Turn to China, on the other hand, and one finds a philosophy concerned above all with the outer world, one that often speaks of the exterior world in interior terms. The closest word classical Chinese has for “emotion” is qing, which has more of a sense of “disposition”: one’s emotions are imagined in an almost behaviourist way, based on the way that they predispose one to react in the outer world. I say “almost” behaviourist because there’s some dispute about how much interiority one finds in the work of thinkers like Confucius: Ted Slingerland has argued there is a little, while Herbert Fingarette has argued there is none at all. (On Fingarette’s account Confucius begins to seem an eliminative materialist like Paul and Patricia Churchland; and at least according to the “Pathfinder” list of links I found above, the Speculative Realists are quite sympathetic to eliminative materialism and its attack on subjectivity.)

Yes and no. Remember that for OOO there aren’t two categories or domains of being: the domain of the subject and the domain of the object. Rather, for OOO there’s only one species of being: objects. The consequence that follows from this is that humans are objects too. As a result, humans can’t be excluded from ontological questions. They are every bit as interesting to the object-oriented ontologist as the relationship between, to use Harman’s favorite example, the relation between cotton and a flame. Consequently, the battle cry of OOO is not “eradicate subjectivity!”. Rather it’s quite different. The battle cry of OOO is “don’t reduce objects to subjectivity!” What OOO objects to is not the thesis that when humans relate to objects they color it with their subjectivity in all sorts of ways. This is one of the reasons that OOO is so sanguine about correlationist critiques of realism. It’s not that we think that what these theorists are pointing out is outright false (as Whitehead and Leibniz liked to point out, there’s truth in every philosophy and what philosophies suffer from generally is not falsehood or bad argument but overstatement), rather it’s that OOO theorists can integrate all of these claims while maintaining a realist stance. It’s already built into our ontology.

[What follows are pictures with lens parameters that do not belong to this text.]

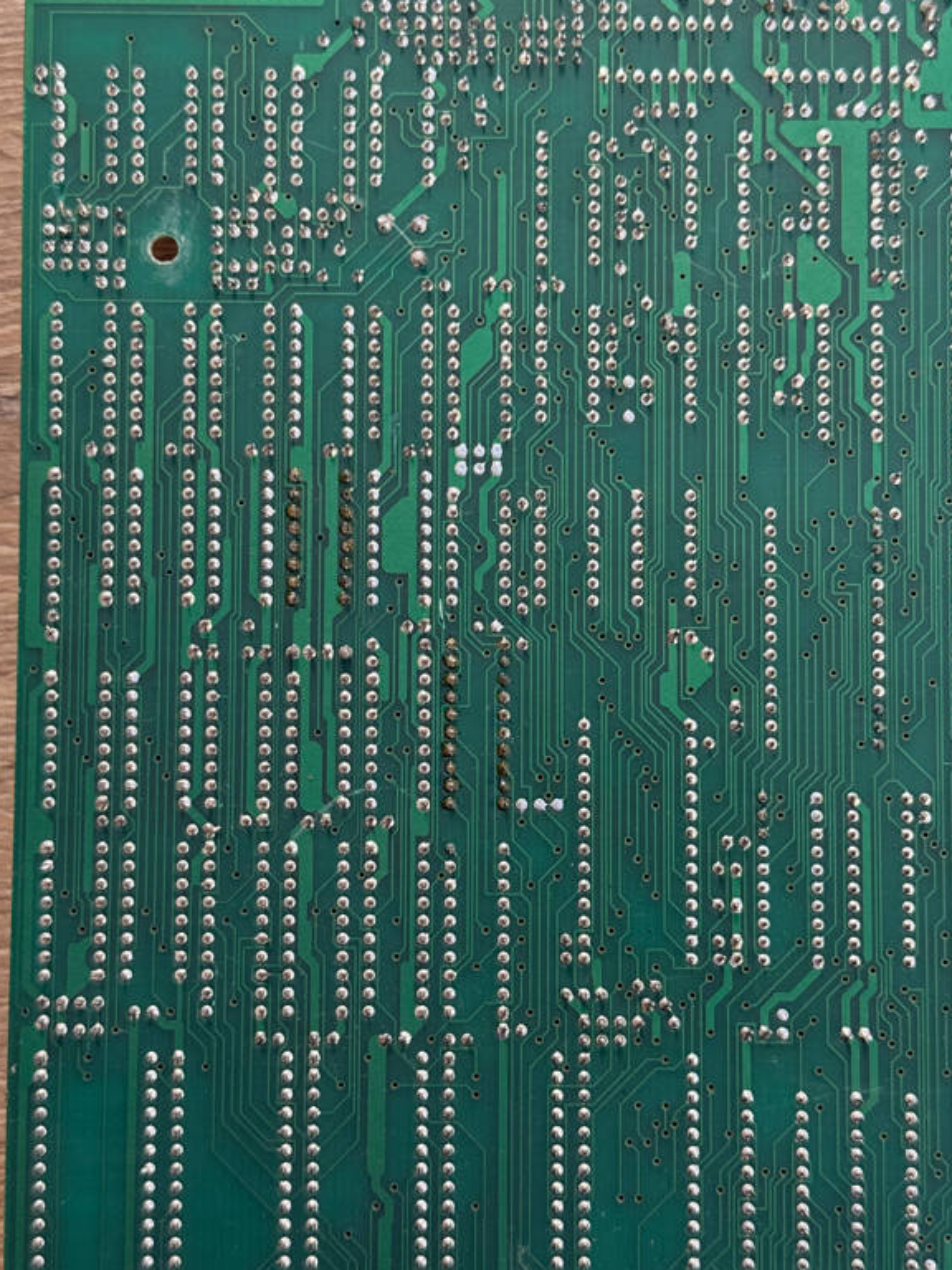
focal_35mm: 50
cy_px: 623
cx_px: 473
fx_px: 1833
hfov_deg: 29.1
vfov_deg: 38.2
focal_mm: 6.8
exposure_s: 1/434
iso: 80
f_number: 1.8
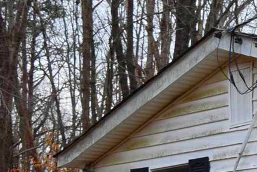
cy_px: 289
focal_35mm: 243
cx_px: 609
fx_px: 1735
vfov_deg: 5.6
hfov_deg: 7.9
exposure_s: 1/250
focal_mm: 34
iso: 320
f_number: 8
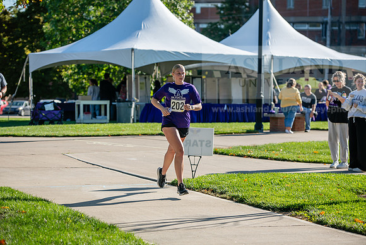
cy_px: 122
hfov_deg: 18.6
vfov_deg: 12.5
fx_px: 1119
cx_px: 183
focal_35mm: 110
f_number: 3.5
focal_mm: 110
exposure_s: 1/1000
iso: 125
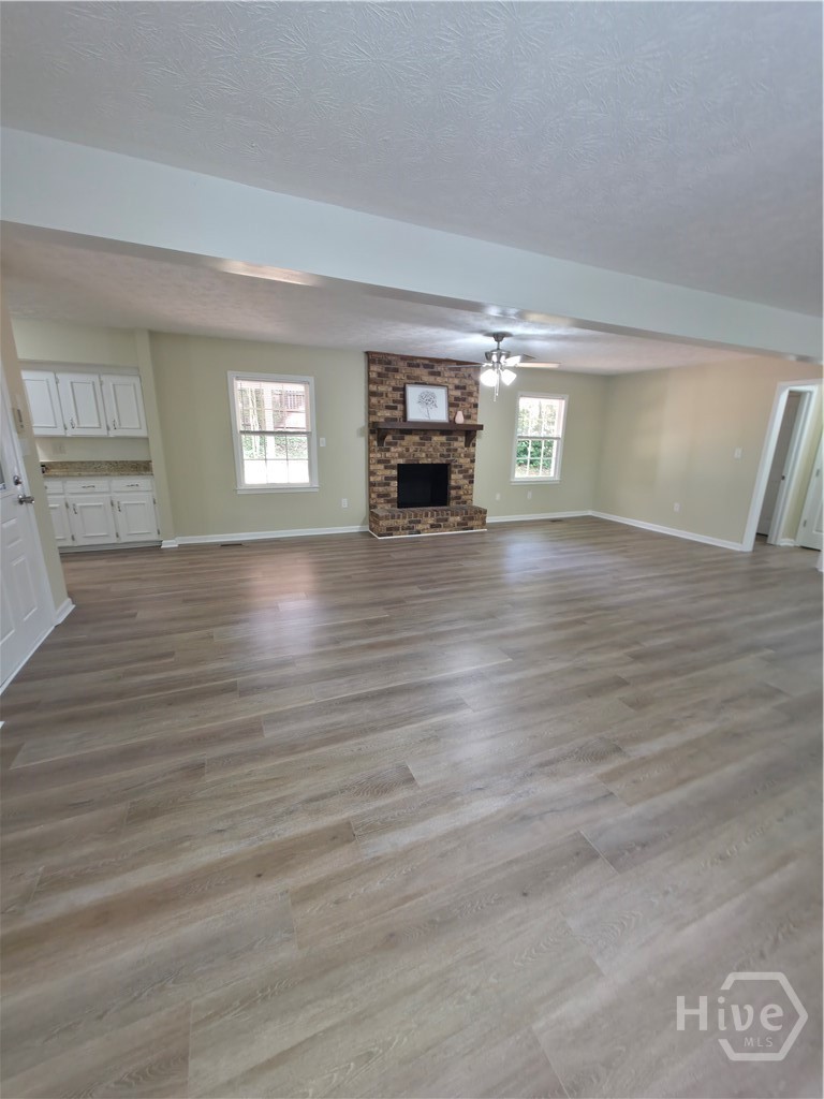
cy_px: 550
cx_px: 412
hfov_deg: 89.9
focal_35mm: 13
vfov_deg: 106.2
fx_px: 413
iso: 125
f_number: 1.9
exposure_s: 1/30
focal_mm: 2.2
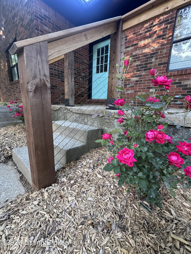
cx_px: 96
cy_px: 127
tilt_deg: -12.1
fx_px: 103
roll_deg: -0.7
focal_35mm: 14
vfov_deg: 102.1
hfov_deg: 85.7
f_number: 2.2
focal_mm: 2.22
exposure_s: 1/99
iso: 320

What OOO objects to is the fetishistic privileging of human-object relations in all matters metaphysical and the claim that objects are nothing but appearances, as Kant put it, for humans. However, were there a cage fight between Kant and Rand (and no doubt Rand would win as she’s the “real man” of the two), the OOO theorist would be rooting on the side of Kant because the OOO theorist supports, as a matter of course, that whenever two objects enter into a relation with one another they distort one another. Kant is closer to the truth as OOO understands it than Rand on this matter because at least Kant understood how relations between human objects and nonhuman objects led to withdrawal, whereas Rand does not understand this and reduces all objects to mere passive means. The gripe with Kant is not this thesis, but his refusal to extend this thesis to all objects, such that the difference between a human relating to an object and a flame relating to cotton is a difference in degree not a difference in kind. I believe Amod’s post is a testament to how deeply the connotations of words (like “object”) and certain oppositions (subject-object) are embedded in our metaphysical unconscious.